● **Document excerpt**:
An uninterested speaker has to just talk and more often than not, it would be a presentation that would’ve gone into his head by repetition right from his ’listening’ days(in some cases these presentations are made shorter by the speaker “those are out dated, u can look up the updated data from the internet”) . A listener on the other hand has no other option. Social responsibility, public etiquette and respect for the speaker (in some level) stops him from breaking away from the maddening monotone or the overwhelming camaraderie (depending on the type of the speaker).
Every listener has his own identity; it is similar to a finger print of a person. But, a pattern can always be found and some of the most common patterns are listed below.
Note: All These characters are ‘listening’ in some level. A write up on ‘non-listeners’ is in the anvil and will be updated as soon as it takes shape.



The Dog

http://smileluver38.webs.com/apps/photos/photo?photoid=76970469


He’s the first smiling face in a class, he is a first bencher, he bobs his head so much that it makes the speaker dizzy watching him, he titters when the speaker smiles, he takes copious notes and every syllable is noted down. Lines are drawn for every heading, important sections are marked (every section), key words underlined or in other words he is the ‘notes’ keepers of the class. Any budding speaker wishes the room is full of this kind, as He is a ‘confidence booster’. He’s the First chapter in ‘wise cracks 101’, a bible for the last bench 'wisecrackers'. He need/needn’t be brilliant in his work, but he’s found generally,suffering from an condition of advanced ‘psycho’fancy(sic).

● **Provided material**:
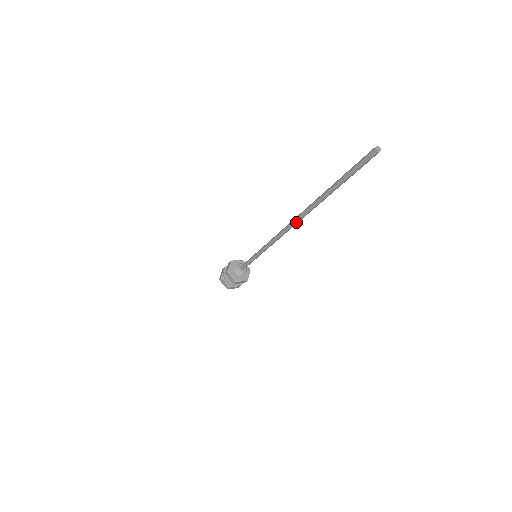
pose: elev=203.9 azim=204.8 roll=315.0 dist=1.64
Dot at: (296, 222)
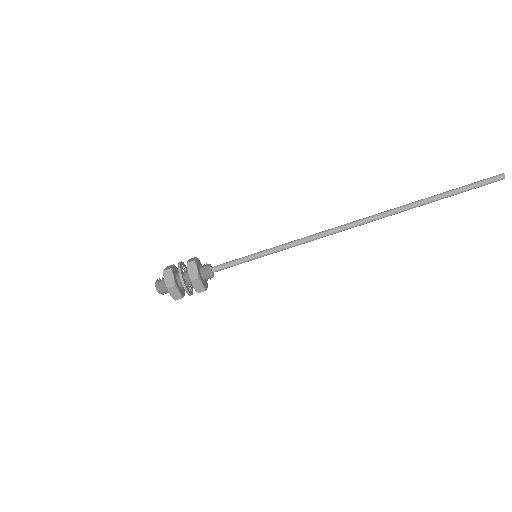
Dot at: (361, 220)
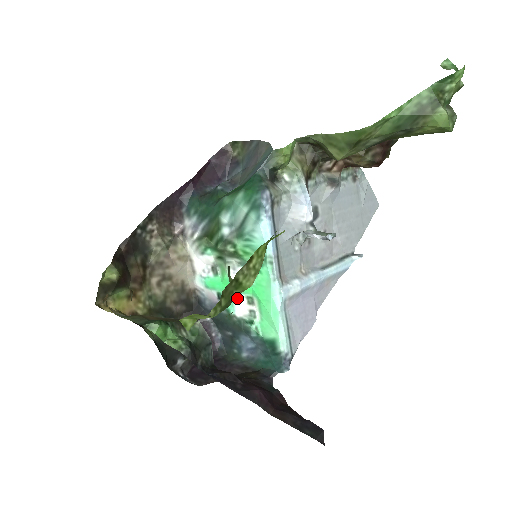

● **Job 1**:
Name every factor that the text about kinds of listeners says keeps a listener from breaking away from the speaker.
● **Job 2**:
Go on with the text about kinds of listeners, starting right after its final sentence.
The listing has nothing to do with the text about kinds of listeners.

● **Exercise answer 1**:
Social responsibility, public etiquette, and respect for the speaker (to some level).

● **Exercise answer 2**:
The Cool guy.


http://georgecoghill.com/blog/346/cartoon-dog-with-cigar-mascot-logo-illustration/


Though the above tag is trite, nothing can describe him better. He sits in the second or the third bench. He is the fellow who looks a little out of place among the nonchalant last benchers.  Generally, he doesn’t like to be labelled a dog; hence he dresses up a little differently, walks a little differently and acts in a way that might imply cool indifference. This sham is perfected by practice. An average speaker can identify this clan easily while a good speaker immediately makes contact with this group to get the attention of the majority. In Some cases the inherent ‘doggie’ness he was trying to kill resurfaces and he ends up becoming the secondary source of ‘class notes’. These people are the first to try out/copy assignments and sometimes partner with the doggies to finish it.


Last benchers.

http://reuningscherer.net/stat230/


This is the last classification of the ‘listeners' and this is typically a group behaviour. They are very lazy; They are intermittent listeners with sporadic bursts of attention. At other times, a speaker may encounter lazy half nods, man eating yawns, half suppressed laughter (jokes directed at him or one of the first benchers) or the residual smirk after the laughter. The more-adventurous of the lot read news papers, play hangman or if the scenario is conducive, catch a recent movie in his/her laptop. This gang behaviour is fuelled by each one trying to match the others’ guts in crossing the moral line. These people face real pressure in meeting deadlines that are created by them after the actual deadline to salvage some points. They write fast and copy faster. When a speaker spots frenzied writing during his talks, it is not because of him speaking, but it is the last minute scramble to finish an assignment.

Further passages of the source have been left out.